We live in a world where girls are championed, supported and encouraged to smash through glass ceilings and do everything and anything boys can do (take the Lionesses’ World Cup victory this summer – how’s that for girl power in an area traditionally reserved for boys?), yet boys are still far more likely to study STEM subjects at school. This means that they are therefore more likely to go on to study STEM-related courses at university, before snapping up the highly coveted, highly paid jobs in STEM-related careers. Schools wax lyrical about preparing their students for a changing world of groundbreaking technological advances, mass digitalisation and the emergence of occupations that don’t currently exist. So what are they doing to ensure women don’t miss out?
Piquing pupils’ interest at a young age is one surefire way to ignite the STEM spark. Co-ed
St Faith’s, located in the historic university city of Cambridge (itself fast becoming a world-leading fin- and biotech hub), puts just as much emphasis on STEM subjects as it does on sport. The school is leading the way with engineering as a core curriculum subject from Year 3, taught by those whose first career was in the industry. Pupils learn programming from the age of five, and all are fluent in it by the time they leave. The most popular club? Goblins, where boys and girls design, build and race electric go-karts as part of a national competition.
St Faith's
‘Research shows that STEM subjects can be associated with masculine attributes and this puts girls off taking them,’ says Diana Harrison, senior deputy head at
St Mary’s Calne, the first independent school in the UK to be awarded the Platinum Science Mark. ‘Needless to say, girls in an all-girls environment feel part of a community where they can – and do – take STEM subjects successfully, so it is not at all surprising that participation of girls in STEM subjects is higher in all-girls schools.’ At St Mary’s Calne, the majority of STEM teachers are female, providing positive role models for the girls, and encouraging them to set up their own academic societies – including the gory but cool Dissection Club.

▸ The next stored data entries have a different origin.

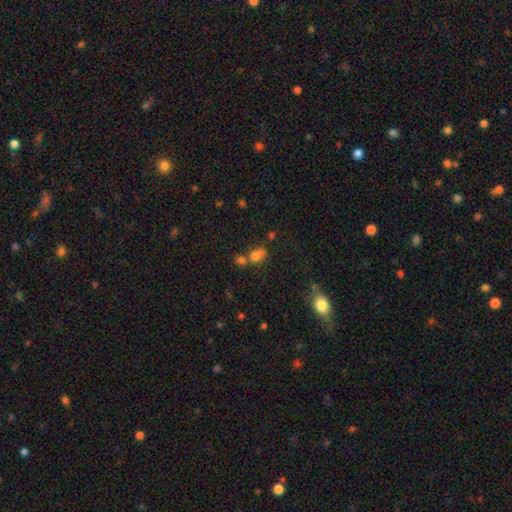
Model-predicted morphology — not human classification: Smooth or featured? smooth (68%)
How rounded? round (63%)
Merging? merger (53%)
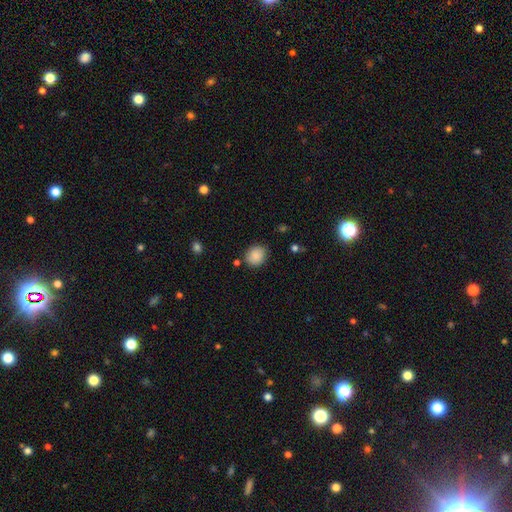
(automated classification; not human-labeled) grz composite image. It shows a smooth galaxy with no disk features (87%) that is round (68%). Merging: none (81%).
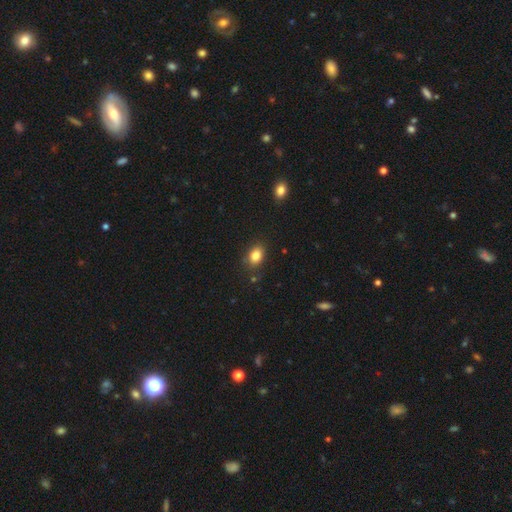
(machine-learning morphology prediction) type=smooth (84%); roundness=in between (74%); merging=none (82%).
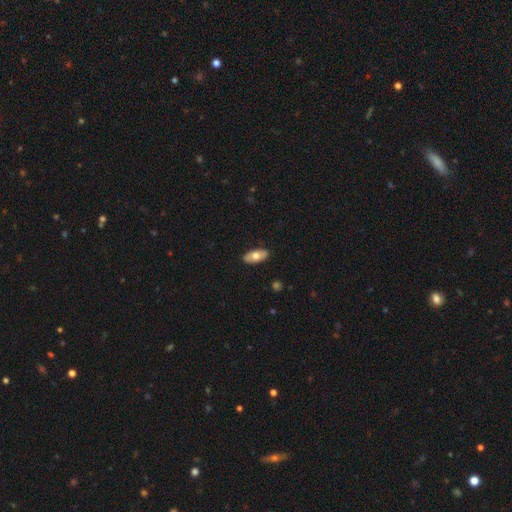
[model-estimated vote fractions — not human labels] This is likely a smooth galaxy (64%). How rounded: clearly in between (89%). Merging: clearly none (88%).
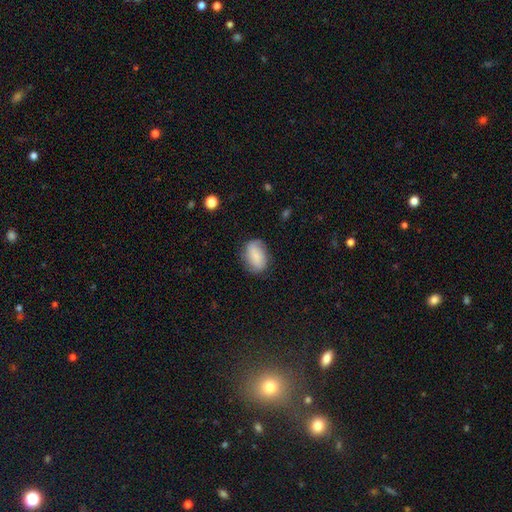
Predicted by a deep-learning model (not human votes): smooth 72%, featured or disk 20%, star or artifact 8%. Down the decision tree: how rounded — in between (82%); merging — none (73%).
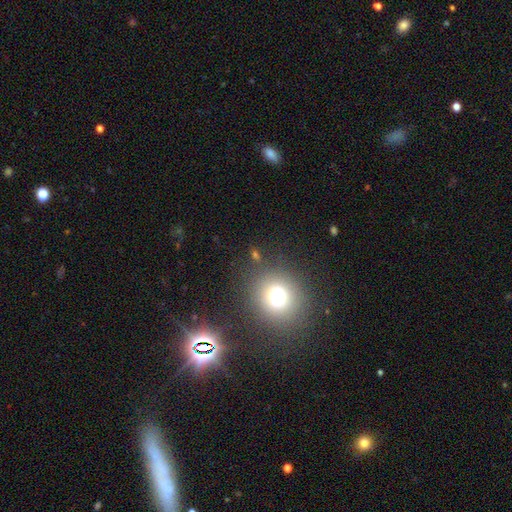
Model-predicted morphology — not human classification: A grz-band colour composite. It shows a smooth galaxy with no disk features (52%) that is round (81%). Merging: none (81%).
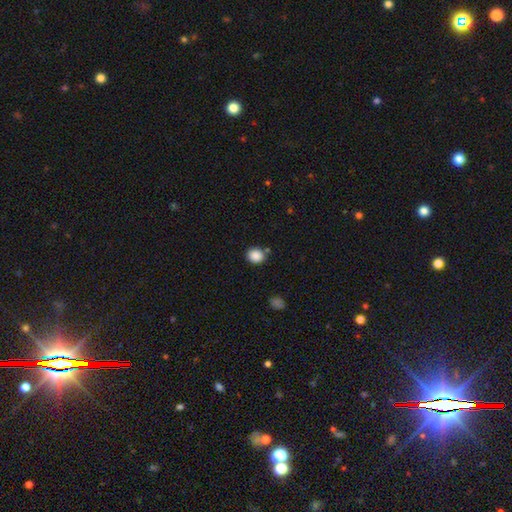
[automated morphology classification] Smooth or featured? Predicted: smooth (p=0.88). How rounded? Predicted: round (p=0.76). Merging? Predicted: none (p=0.79).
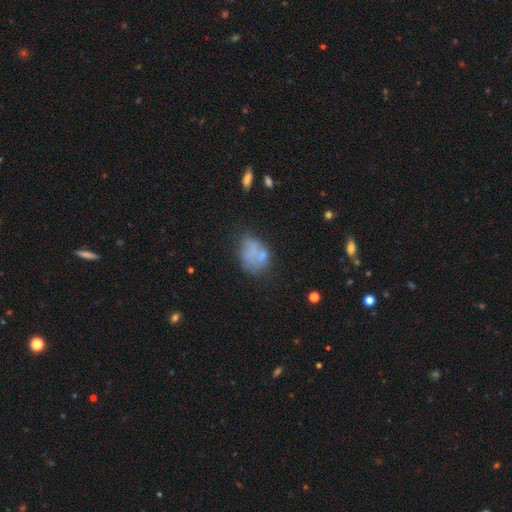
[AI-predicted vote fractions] smooth_or_featured: smooth (p=0.57) [alt: featured or disk p=0.30]
how_rounded: in between (p=0.68) [alt: round p=0.31]
merging: none (p=0.43) [alt: minor disturbance p=0.24]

Employing inspirational teachers and ensuring lessons are fun, interactive and relevant is, of course, crucial. Ceri Jones, the head of co-ed
Caterham School (where 60 per cent of girls in the sixth form are currently studying STEM subjects), believes ‘the most important factor underpinning the success is enthusiastic and inspiring teachers who are ambassadors for their subjects’. At
Mayfield School – where STEM subjects are the most popular A-levels – girls are exposed to experiential learning from the get-go, be it investigating lung capacity in biology, crystal formation in chemistry, building Lego robots in computer science clubs or attending talks on the science of aromatherapy. At
Heathfield School, pupils might be cloning cauliflowers, producing aspirin or designing and building solar-powered phone chargers. ‘Many members of our science department have worked as scientists in the private sector or in universities, and this really helps to enrich the learning experience’, says the school.
Mayfield School
Downe House has recently appointed its first-ever head of STEM, tasked with driving forward a number of exciting initiatives designed to encourage girls to look at STEM subjects beyond the constraints of the GCSE or A-level curriculum. Later this year, the school will launch its very own TED-talk style ‘STEM Shorts’ series, which will see girls with their eye on a STEM-related Oxbridge course present a topic of their choice to their peers, explaining why they feel inspired to choose a STEM-focused career. The school’s annual STEM residency welcomes guest speakers and includes live demonstrations and competitions. Staff are learning too: an ongoing teacher learning-and-research project run by the school aims to uncover how a loss in girls’ confidence in STEM subjects during secondary schooling can be alleviated or, even better, permanently reversed.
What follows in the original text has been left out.